In the first incident of its kind, an officer of the Chinese intelligence service, the Ministry of State Security (MSS), is in US custody facing hacking charges. Yanjun Xu, a Deputy Division Director in MSS’s Jiangsu State Security Department, Sixth Bureau, was apprehended by Belgian authorities in April and extradited to the US on Tuesday. The US Department of Justice says he'll be tried for "conspiring and attempting to commit economic espionage and steal trade secrets from multiple U.S. aviation and aerospace companies."
Some observers suggest that the arrest, trial, and extradition of a Chinese intelligence officer will prompt strong Chinese retaliation in cyberspace. Perhaps it already has: US officials this week have been naming China as the principal cyber threat, worse than Russia, which is itself pretty bad.

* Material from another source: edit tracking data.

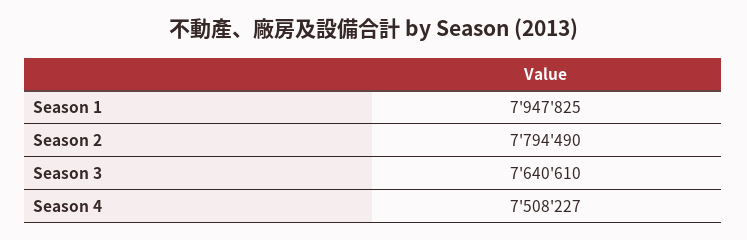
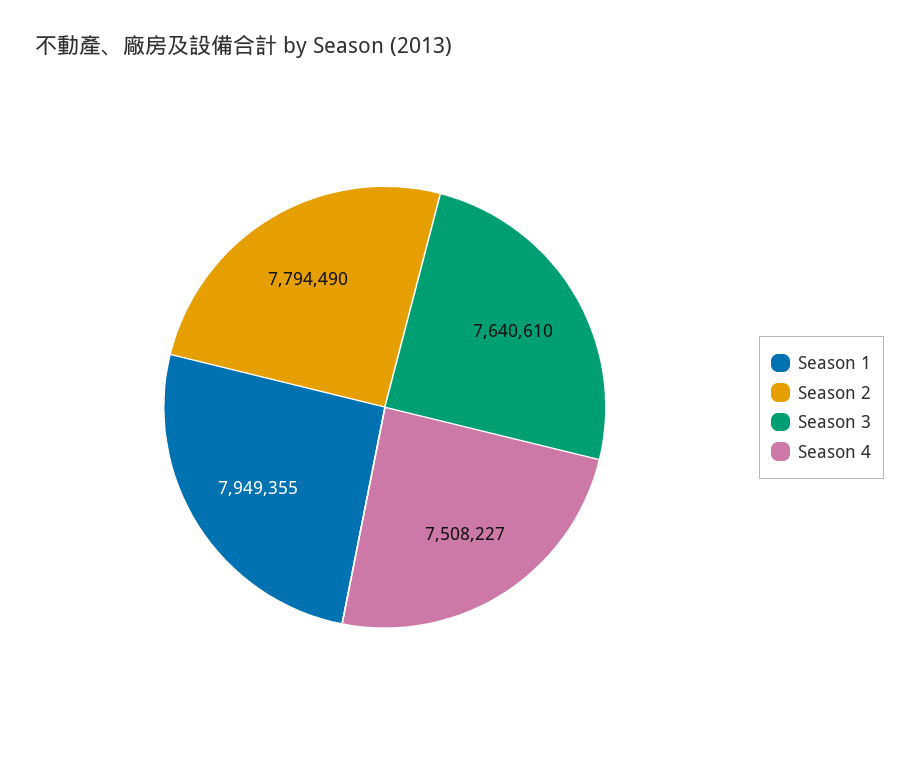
Season 1: 7947825 -> 7949355

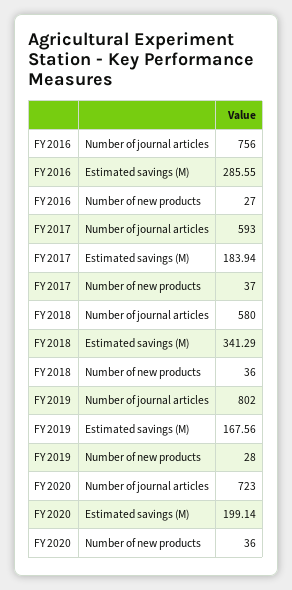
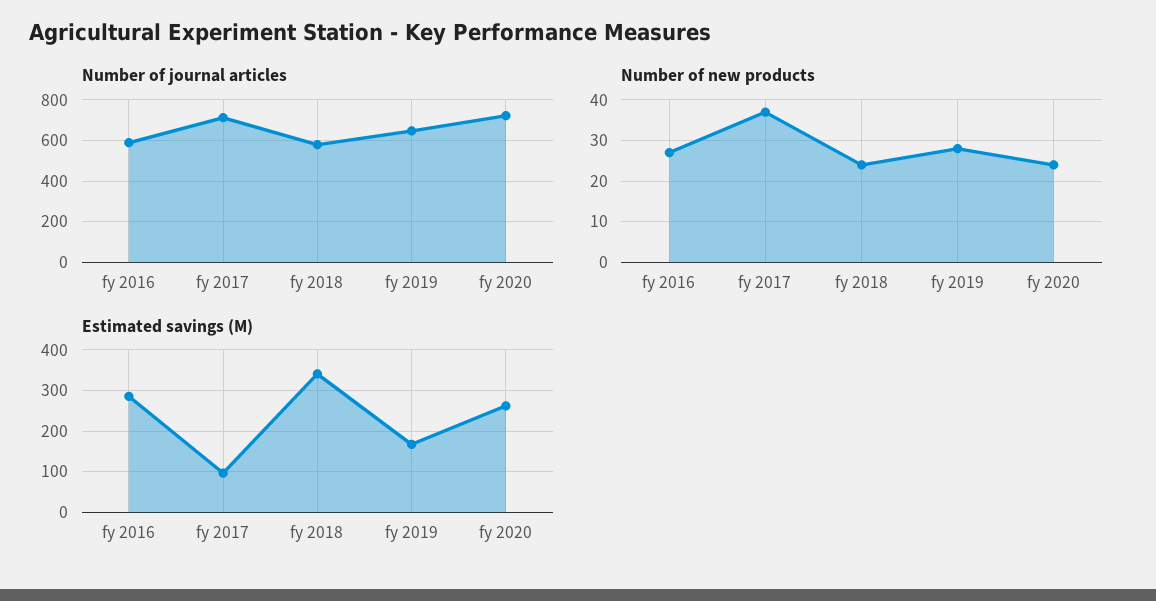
Number of journal articles, FY 2016: 756 -> 600
Number of journal articles, FY 2017: 593 -> 700
Estimated savings (M), FY 2017: 183.94 -> 100
Number of new products, FY 2018: 36 -> 25
Number of journal articles, FY 2019: 802 -> 650
Estimated savings (M), FY 2020: 199.14 -> 260
Number of new products, FY 2020: 36 -> 25

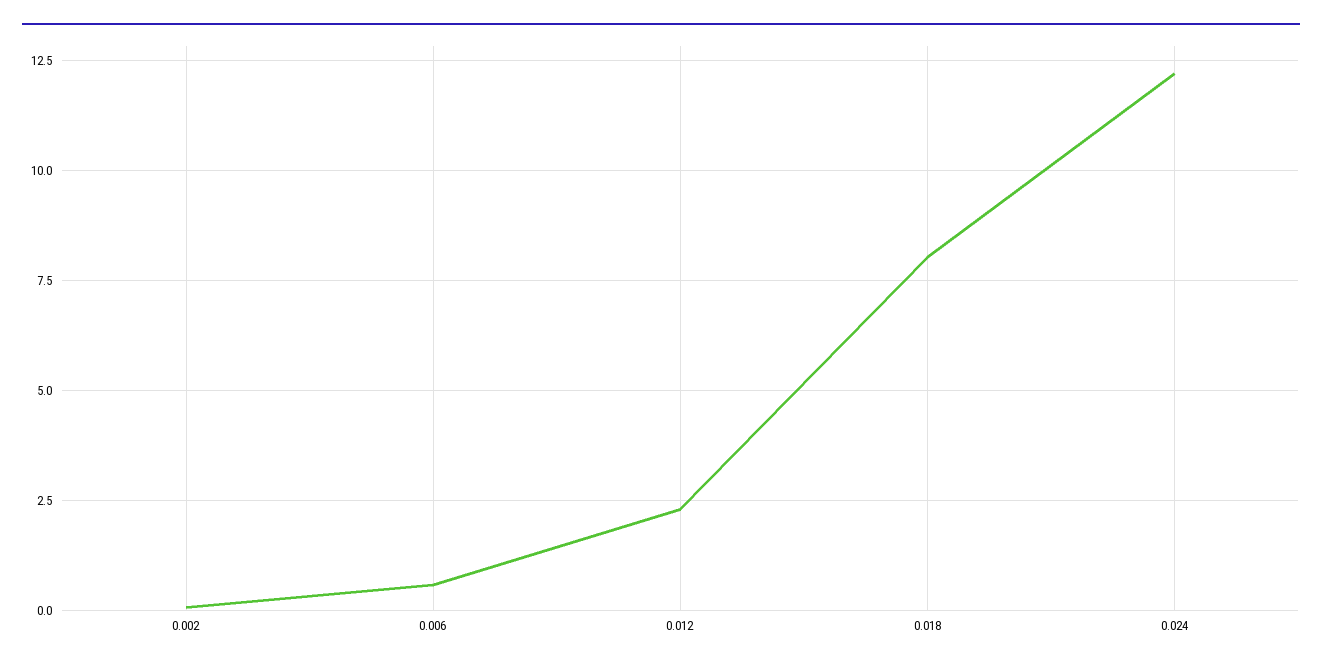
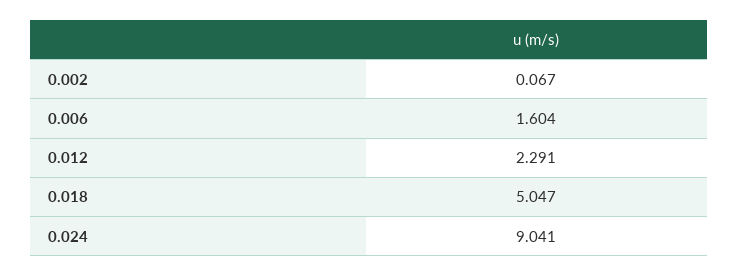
0.006: 0.5 -> 1.604
0.018: 8 -> 5.047
0.024: 12.25 -> 9.041

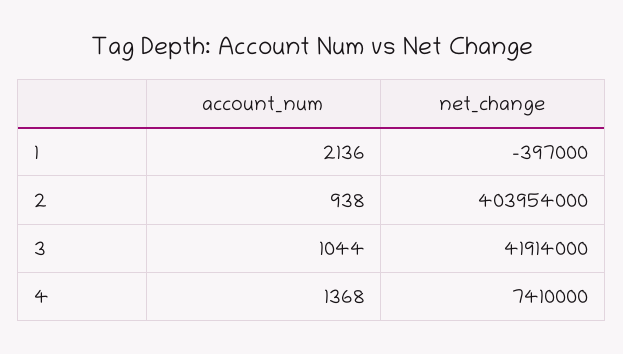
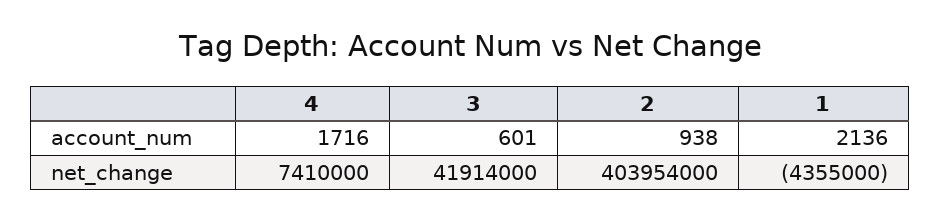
net_change, 1: -397000 -> -4355000
account_num, 3: 1044 -> 601
account_num, 4: 1368 -> 1716

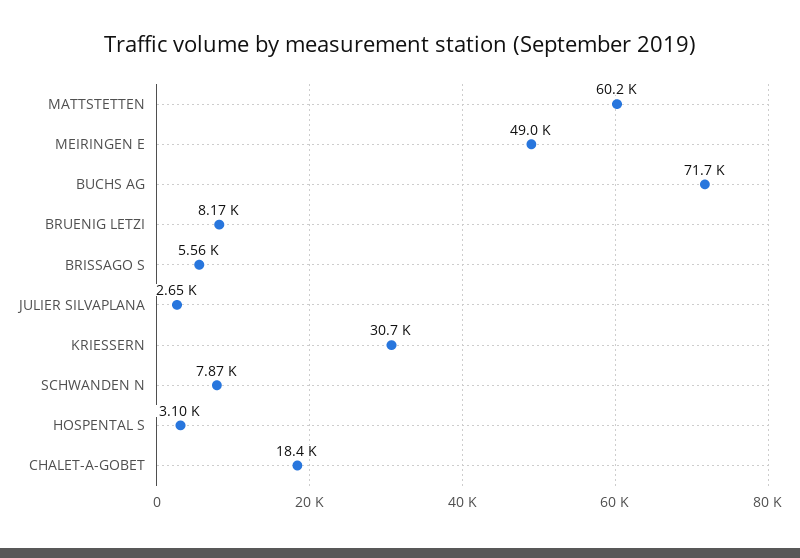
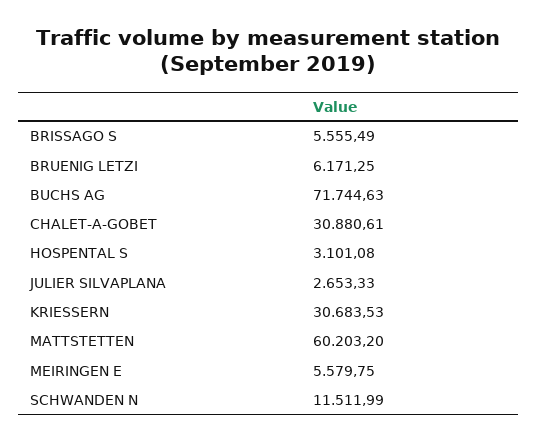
MEIRINGEN E: 49000 -> 5579.75
BRUENIG LETZI: 8170 -> 6171.25
SCHWANDEN N: 7870 -> 11511.99
CHALET-A-GOBET: 18400 -> 30880.61

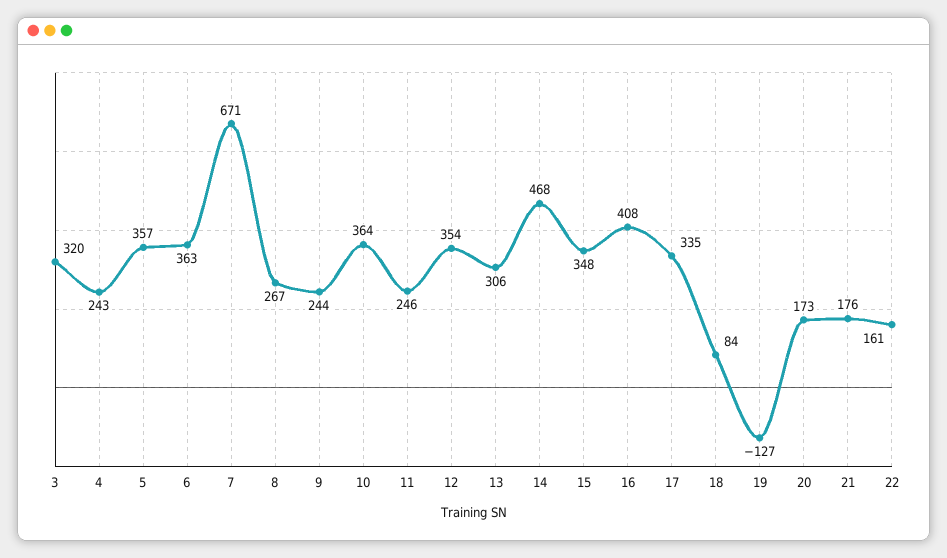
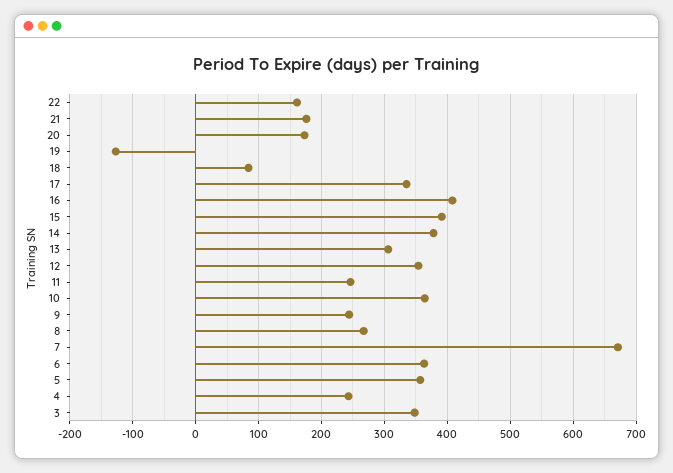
3: 320 -> 350
14: 468 -> 380
15: 348 -> 390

Bloomberg's report of a large-scale Chinese seeding attack on the hardware supply chain has yet to find much corroboration. Bloomberg itself cited a Maryland security firm willing to say that it had found the malicious chips said to be in Supermicro motherboards, but it can't (because of nondisclosure agreements) say where it found them. NSA's Rob Joyce is the latest official to cast doubt on the report. Congress is pushing its own investigation.
Recorded Future contrasts the Russian and Chinese hacking communities, respectively "thieves and geeks."
TASS is authorized to state that Russia strongly denies having hacked the Organisation for the Prevention of Chemical Warfare. They were framed, Moscow says, by Dutch security services, probably in cahoots with their Anglo-American masters.